◆ WORK INSTRUCTIONS:
**1.** Answer these questions about the bootstrap and jackknife text, marking each answer with its matching letter.
(a) How many bootstrap resamples does the code set up?
(b) What is the 97.5% bootstrap bound shown for the wt coefficient?
(c) According to the text, what is the jackknife based on?
**2.** Write the next part of the bootstrap and jackknife text, continuing on from its final bullet.

◆ TEXT FOR ANALYSIS:
──────
2.3.1 Bootstrap the Regression (Case Resampling)

B <- 2000
n <- nrow(mtcars)

boot_coefs <- matrix(NA, nrow = B, ncol = length(coef_obs))
colnames(boot_coefs) <- names(coef_obs)

for (b in 1:B) {
idx <- sample(1:n, size = n, replace = TRUE)
dat_star <- mtcars[idx, ]
fit_star <- lm(mpg ~ wt + hp, data = dat_star)
boot_coefs[b, ] <- coef(fit_star)
}

boot_se <- apply(boot_coefs, 2, sd)
boot_bias <- colMeans(boot_coefs) - coef_obs

boot_se
## (Intercept)          wt          hp 
## 2.133899525 0.712481184 0.007534983
boot_bias
##   (Intercept)            wt            hp 
##  0.0507673972 -0.0127911937 -0.0008579728

2.3.2 Bootstrap Confidence Intervals for Regression Coefficients

alpha <- 0.05
boot_ci <- apply(boot_coefs, 2, quantile, probs = c(alpha/2, 1 - alpha/2))

boot_ci
##       (Intercept)        wt          hp
## 2.5%     33.04878 -5.333170 -0.04910424
## 97.5%    41.56600 -2.488106 -0.01991454

We can compare these with the usual t-based confidence intervals from summary(lm).

3. Jackknife and Cross-Validation

3.1 Jackknife: Brief Theory

Jackknife is another resampling method, based on systematic deletion.

Given a statistic: \[ T = T(X_1, X_2, \ldots, X_n) \]

For each \(i = 1, \ldots, n\), remove \(X_i\) and recompute the statistic: \[ T^{(i)} = T(X_1, \ldots, X_{i-1}, X_{i+1}, \ldots, X_n) \]

Define the jackknife average: \[ \bar{T}^{(\cdot)} = \frac{1}{n} \sum_{i=1}^n T^{(i)} \]

Jackknife variance estimate: \[ \widehat{\text{Var}}_{JK}(T) = \frac{n-1}{n} \sum_{i=1}^n \left( T^{(i)} - \bar{T}^{(\cdot)} \right)^2 \]

Notes

  • In sample surveys, jackknife is often applied to complex estimators (e.g., ratios, weighted means, totals).
──────
◆ COLLECTED DATA:
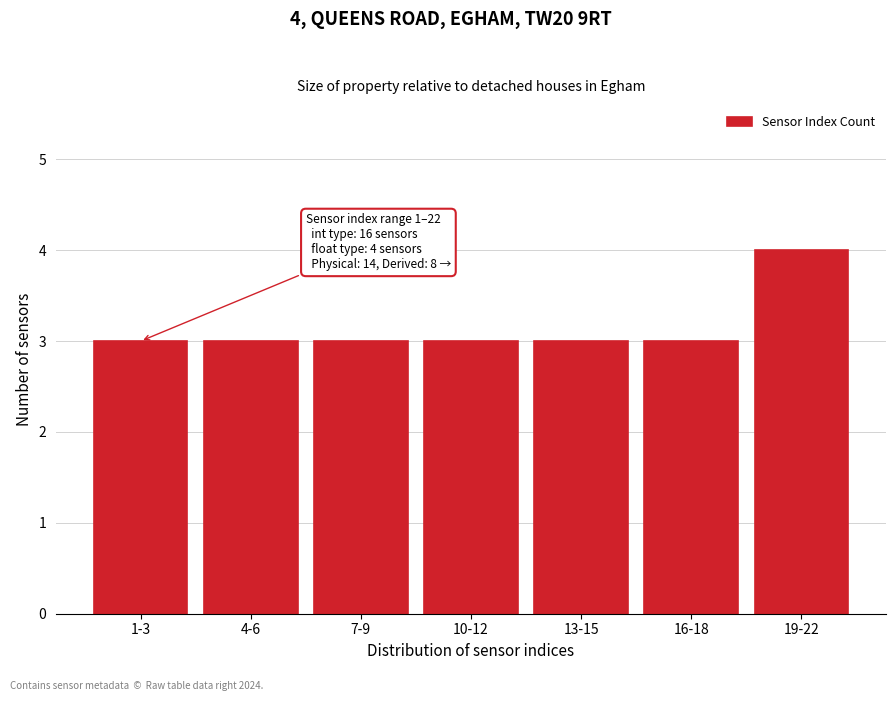

Reading left to right, extract all data points from this chart.

1-3=3	4-6=3	7-9=3	10-12=3	13-15=3	16-18=3	19-22=4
──────
◆ YOUR RESPONSES:
**1.**
(a) 2000
(b) -2.488106
(c) Systematic deletion

**2.**
  • Each PSU (Primary Sampling Unit) or cluster can be treated as a jackknife unit.

3.2 Simulation: Jackknife Variance of a Sample Mean (Finite Population View)

  • Construct a finite population (e.g., 500 units).
  • Draw a Simple Random Sample (SRS).
  • Estimate the population mean.
  • Apply jackknife to estimate the variance of the mean.
# Finite population of size N

N <- 500
pop_y <- rnorm(N, mean = 50, sd = 10)  # e.g. income-like variable

# True population mean

mu_pop <- mean(pop_y)
mu_pop
## [1] 50.19899
# Draw a simple random sample without replacement (survey style)

n <- 50
s_idx <- sample(1:N, size = n, replace = FALSE)
y_s <- pop_y[s_idx]

# Sample mean (estimator of population mean)

t_hat <- mean(y_s)
t_hat
## [1] 48.21283

3.2.1 Jackknife for the Mean

# Jackknife leave-one-out estimates

t_jack <- numeric(n)

for (i in 1:n) {
t_jack[i] <- mean(y_s[-i])
}

t_bar_dot <- mean(t_jack)

# Jackknife variance

var_jack <- (n - 1) / n * sum((t_jack - t_bar_dot)^2)
se_jack  <- sqrt(var_jack)

list(
sample_mean = t_hat,
jackknife_se = se_jack
)
## $sample_mean
## [1] 48.21283
## 
## $jackknife_se
## [1] 1.457039

We can compare with the usual SRS variance estimator:

# Classical SE of mean for SRSWOR (finite population correction)

s2 <- var(y_s)
fpc <- (N - n) / (N - 1)
se_srs <- sqrt(s2 / n * fpc)

se_srs
## [1] 1.383653

3.3 Jackknife for a Ratio Estimator (Survey Flavour)

Consider a finite population with two variables:
- \(Y\) (e.g., total expenditure)
- \(X\) (e.g., household size)

We want to estimate the population ratio: \[ R = \frac{\sum Y}{\sum X} \]

Jackknife Procedure

  1. Draw a sample from the finite population.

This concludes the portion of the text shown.